Sonic Cinema

Sounds, Visions and Insights by Brian Skutle

American Psycho

Grade : C Year : 2000 Director : Mary Harron Running Time : 1hr 41min Genre : , ,
Movie review score
C

Patrick Bateman is either an underappreciated musicologist, or he would fit in magnificently with an online community of “experts” who dissect every little nuance of art, whether that nuance is there or not. That was one of my biggest takeaways from Mary Harron’s “American Psycho” as I watched it for the first time. Is there anything else that matters more from this film?

Before I get to the meat and potatoes of the film, I must say that Christian Bale is locked-in and brilliant to watch as Bateman, an investment banker on Wall Street with a raging narcissistic personality, and a desire to kill that cannot be sated.
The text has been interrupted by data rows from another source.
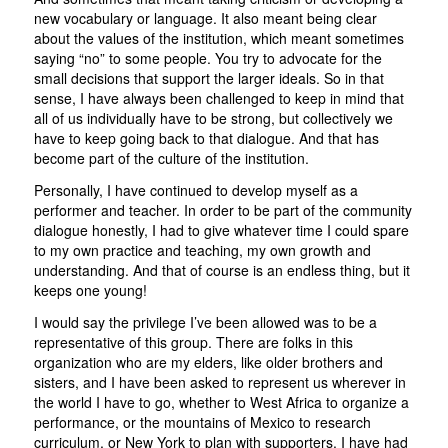
new vocabulary or language. It also meant being clear
about the values of the institution, which meant sometimes
saying “no” to some people. You try to advocate for the
small decisions that support the larger ideals. So in that
sense, I have always been challenged to keep in mind that
all of us individually have to be strong, but collectively we
have to keep going back to that dialogue. And that has
become part of the culture of the institution.
Personally, I have continued to develop myself as a
performer and teacher. In order to be part of the community
dialogue honestly, I had to give whatever time I could spare
to my own practice and teaching, my own growth and
understanding. And that of course is an endless thing, but it
keeps one young!
I would say the privilege I’ve been allowed was to be a
representative of this group. There are folks in this
organization who are my elders, like older brothers and
sisters, and I have been asked to represent us wherever in
the world I have to go, whether to West Africa to organize a
performance, or the mountains of Mexico to research
curriculum, or New York to plan with supporters. I have had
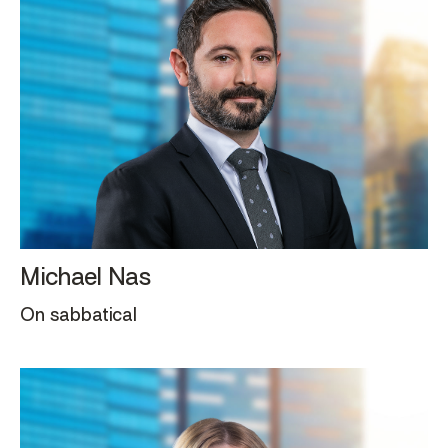
Michael Nas
On sabbatical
This was the beginning of Bale’s ascent from promising child actor (on display in “Empire of the Sun” and “Newsies”) to heavyweight character actor, and finally watching the film, I completely get why he became a hot commodity for filmmakers. He inhabits the role of Bateman with a beautifully absurd insincerity that moves from sinister to just plain bonkers at the drop of a hat. He is the main reason to watch this movie. I might even say he’s the only reason to watch this movie.
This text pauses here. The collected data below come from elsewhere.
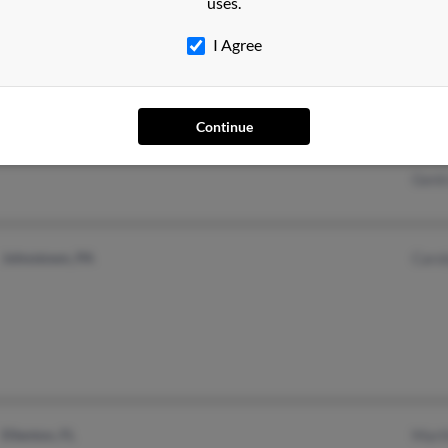
uses.
I Agree
Sugar Hill, GA
@yahoo.com
Jerri
Continue
Lula, GA
@hotmail.com
John
Gent
Johnstown, PA
Caro
Ellenton, FL
Mart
I remember, from the 2006 documentary “This Film is Not Yet Rated,” seeing Harron talk about her experience with this film and the MPAA, and how she said that the ratings board gave the film an NC-17 for essentially the entire tone of the film. Having now seen it, I am curious as to what tone the ratings board is referring to. The film, adapted by Harron and Guinevere Turner from the novel by Brett Easton Ellis, starts off as a slick parody of the empty Wall Street “greed is good” lifestyle Bateman exists in, and then it transitions into a ridiculous horror comedy when Bateman’s demons get the best of him, and he is unable to contain his killer instinct. The first part works better than the second part, although neither one is enough to sustain an entire feature film. The problem with creating such a hollow personality in a main character is that there isn’t really any depth that can be explored for the film’s 102-minute running time, regardless of how great the performance by Bale is.
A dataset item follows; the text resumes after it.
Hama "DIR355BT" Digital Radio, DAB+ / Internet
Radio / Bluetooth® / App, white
This is a film where we are left wondering whether a great performance can elevate a film beyond its narrative limitations. I think that it can in some cases- I do not think it does in this case. What Harron is trying to accomplish here is a bit too muddled, even if you think it’s just a study of how a narcissistic personality can become unhinged, which I think is ultimately what the film is trying to get at. There’s just not a lot there to explore, and what we’re left with is a film that relishes in its outrageous moments (like Bateman’s musings on Huey Lewis and the News and Genesis before he has a threesome, or kills Jared Leto, or his naked chase with a chainsaw), gives us weird moments like “I’ve got to return a videotape” as a catch-all excuse, or is poking fun at the douchebag culture of Reagan’s America. With a shallow character at its center, you can only do so much with all of that.